Dassault Systèmes reports that world-wide manufacturing group, BMP, has used DELMIA software to develop a revolutionary new manufacturing process for polyurethane components for office automation products. BMP’s plant in Accrington, Lancashire, supplies the world’s best-known makers of printers and photocopiers. Specifically, the factory specialises in producing exceptionally high-grade polyurethane blades, which wipe excess toner from these machines’ printing transfer drums. As the product demands a variety of different specifications of accurately cut, clear sheets mounted onto metal blades, it was thought that only manual labour would be able to provide the kind of flexibility required.
BMP’s Accrington plant is in operation round the clock, seven days a week. Seven years ago, the opening up of the Eastern Bloc and availability of cheaper labour there led to BMP opening a satellite factory in China. The labour intensive production process is shared between the two factories, with the UK casting the polyesters and prepolymers into sheets before cutting and packing them for shipping to China. After the six-week journey, the Chinese work force carry out further cutting prior to adding the metal brackets and then cleaning and priming. Although several key customers have now developed their own Chinese plants, a substantial proportion of BMP’s Chinese factory output is destined for European markets, so has to be shipped back, adding an additional six weeks to the total manufacturing process.
In a largely secret (patent applied for) process, BMP has developed a flexible, automated production line in the UK that negates the need for Chinese shipping and enables the Company to produce a component from its principal product line in just 30 minutes. Patrick Pepperday, BMP’s engineering manager, takes up the story: “We had a rough idea of what we wanted to achieve – the ability to cast directly onto metal blades, thus avoiding the need for cutting and the extra adhesion processes. In order to develop the process, we took on three more engineers all of whom were devoted full-time to this project. However, as the project continued, we assimilated a greater understanding of both the potential of the new system and also its potential problems. A highlight was the realisation that high frequency, infra red was the perfect heating method once properly calibrated, but at the same time, we began to recognise that it might prove impossible to co-ordinate the sequencing of the nine different processes on the production line.”

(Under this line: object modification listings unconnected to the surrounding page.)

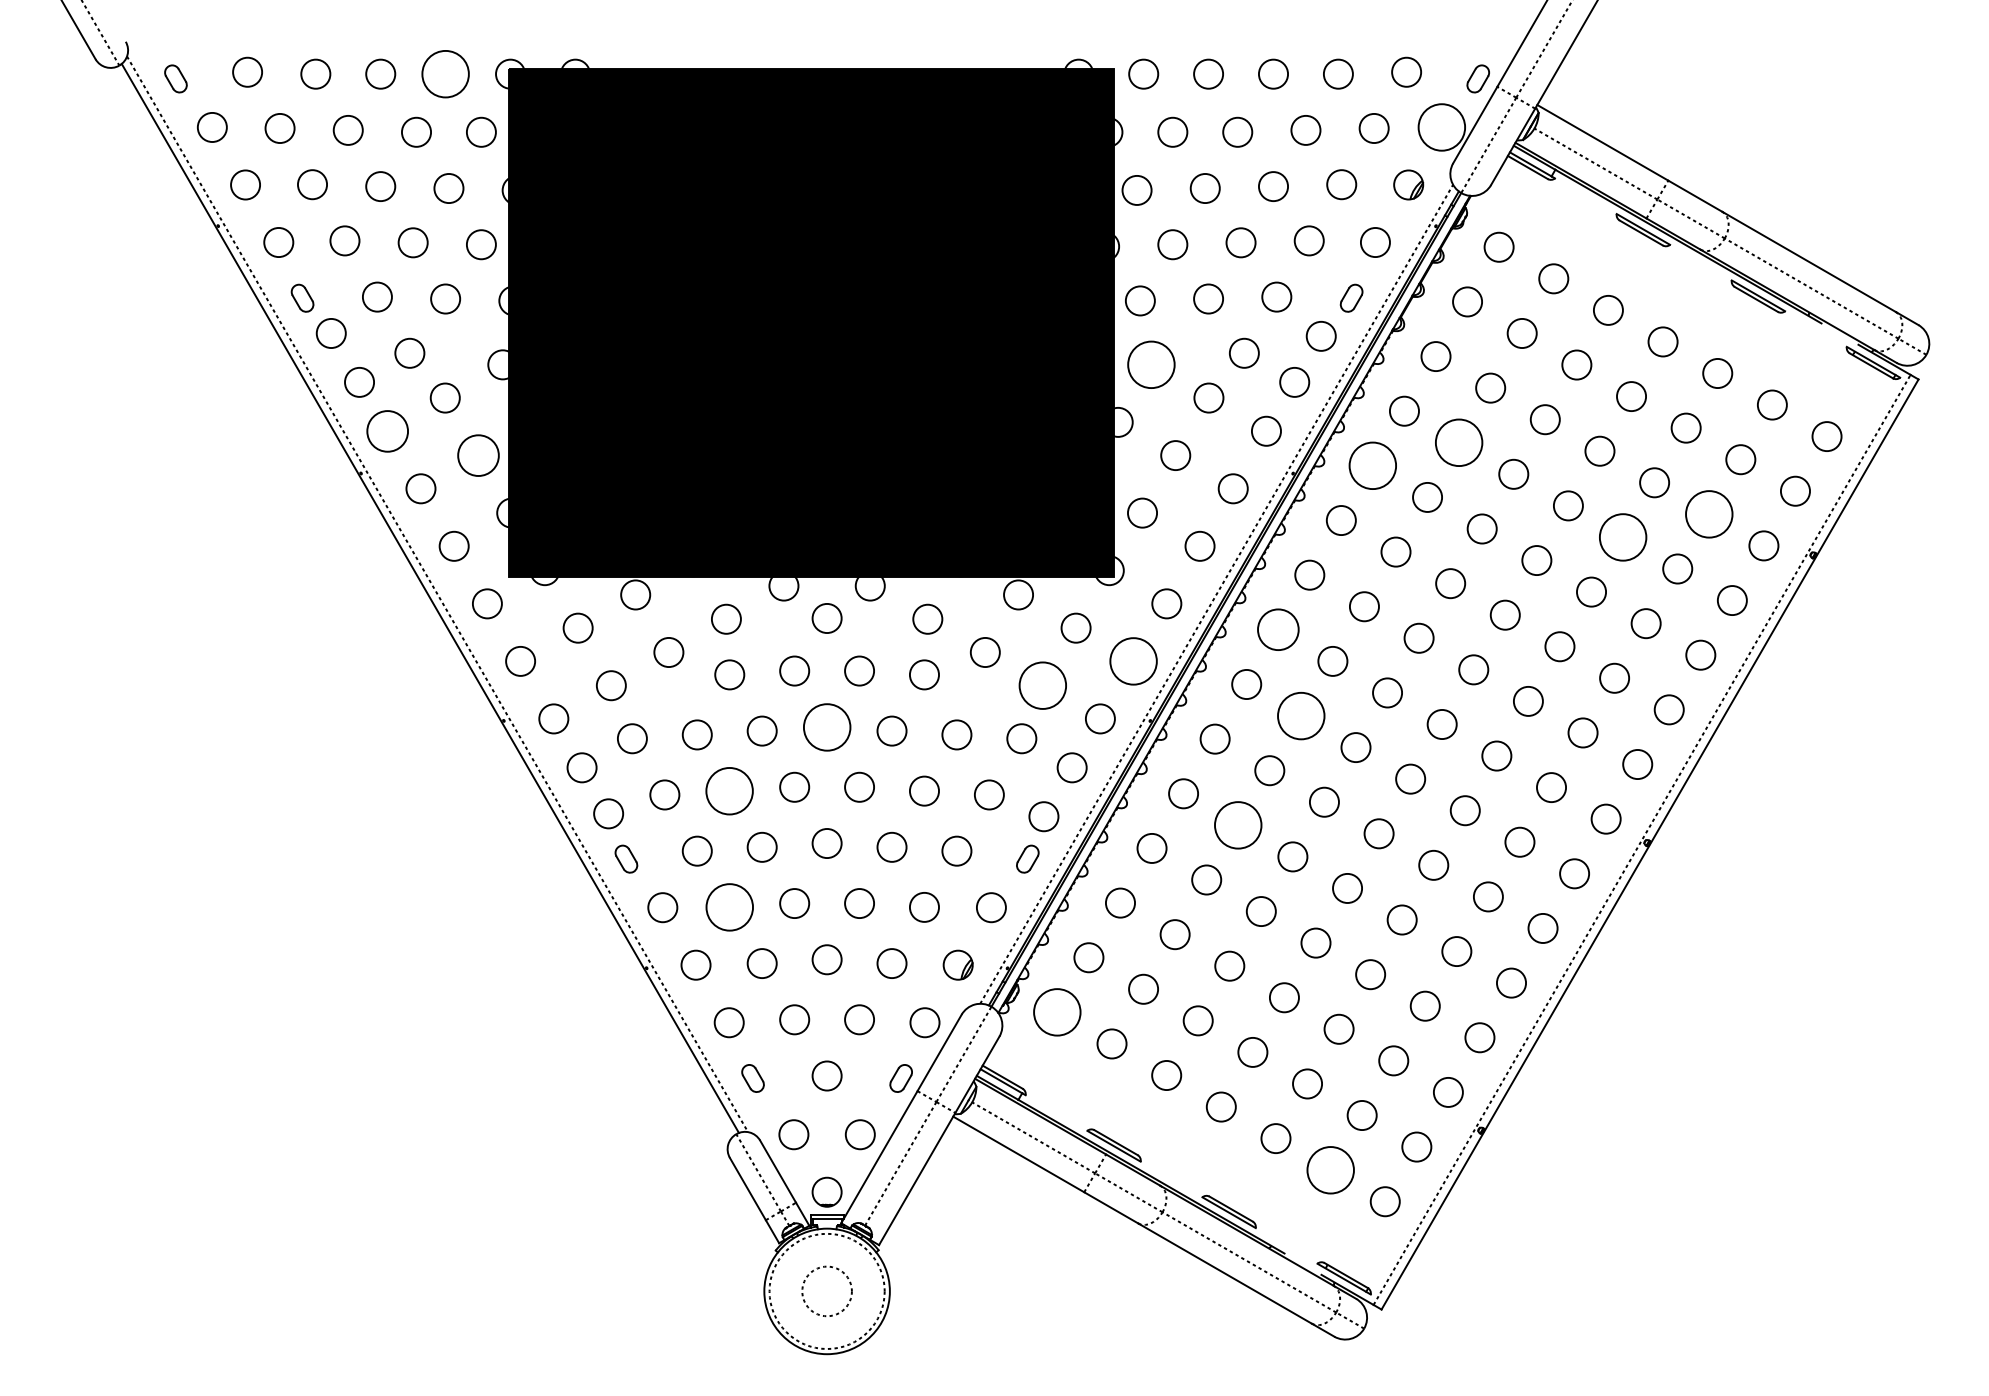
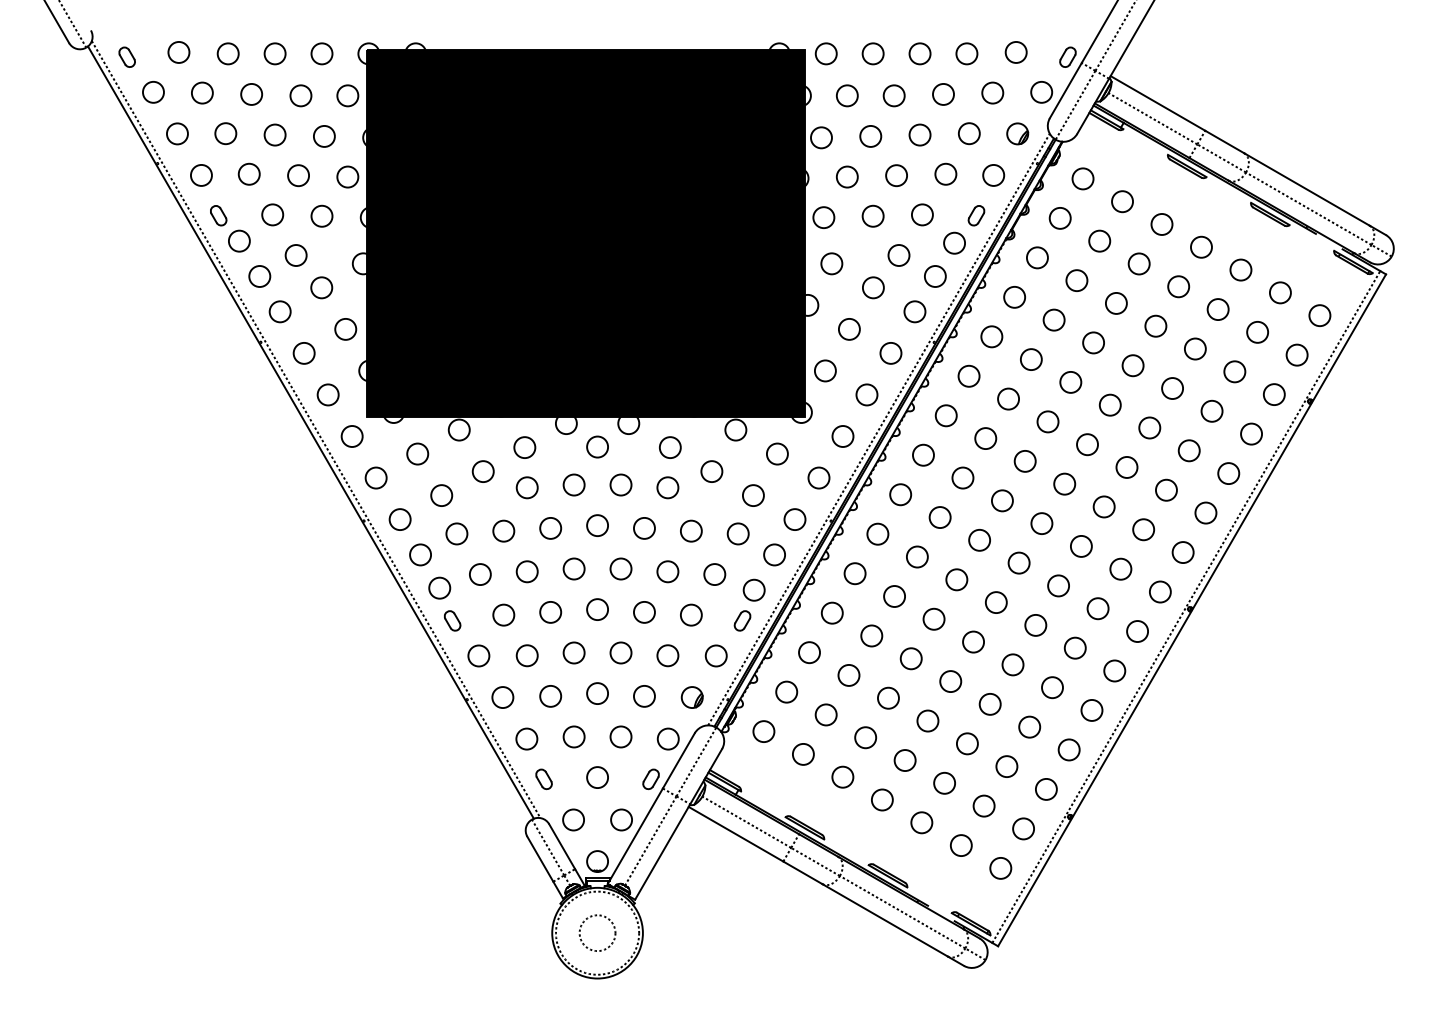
circle: (445, 73) -> (321, 53), size x0.62
circle: (1441, 127) -> (1041, 92), size x0.62
circle: (1150, 364) -> (831, 263), size x0.62
circle: (387, 430) -> (280, 311), size x0.71
circle: (1458, 442) -> (1053, 319), size x0.62
circle: (478, 455) -> (345, 329), size x0.71
circle: (1372, 465) -> (991, 336), size x0.62
circle: (1708, 513) -> (1234, 371), size x0.62
circle: (1622, 537) -> (1172, 388), size x0.62
circle: (1277, 629) -> (922, 455), size x0.71
circle: (1133, 660) -> (818, 477), size x0.62
circle: (1042, 685) -> (753, 495), size x0.62
circle: (1301, 715) -> (940, 517), size x0.62
circle: (826, 726) -> (597, 525), size x0.62
circle: (729, 790) -> (527, 571), size x0.62
circle: (1237, 824) -> (894, 595), size x0.62
circle: (729, 906) -> (527, 655), size x0.62
circle: (1057, 1012) -> (764, 731), size x0.62
circle: (1330, 1169) -> (961, 845), size x0.62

One month into developing the groundbreaking process and with challenges that were beginning to look intractable, Mr. Pepperday remembered a demonstration of DELMIA production line simulation given by Northern Technologies that he had once attended. He commissioned Northern Technologies to create a virtual model of his proposed manufacturing line using DELMIA QUEST software. Paul Bateson, manufacturing specialist at Northern Technologies, explained: “During the two weeks that it took me to develop a comprehensive QUEST model, I managed to spot even more potential snags with the line, but almost all of these were solved by variable speed drives, enabling the conveyors to run at variable speeds. This prevented the logjam effect that can occur when some processes take under a minute, while others take nine minutes. The QUEST model also proved that instead of the originally planned six workers needed to run the line, just three were needed, and this was despite deciding not to build in automated blade fitting. DELMIA Human allowed us to analyse the cycle times of the workers without trial and error try out sessions.”
Patrick Pepperday concluded: “QUEST addressed all our trouble spots with the result that we have a production capability able to fulfil all our initial expectations and considerably more besides. We envisage that our automated line will be able to produce 3.6 million blades per annum at the same time as flexibly manufacturing our new range of feed tyres. We had not even considered diversifying into this product until we realised the possibilities our new line presented us with. We expect to produce in excess of a million of these in our first year without working at full capacity. Next year, the line could be flexibly expanded or even duplicated, as it has, since its inception, managed to decrease the work content of blade and feed tyre production by around 80%.”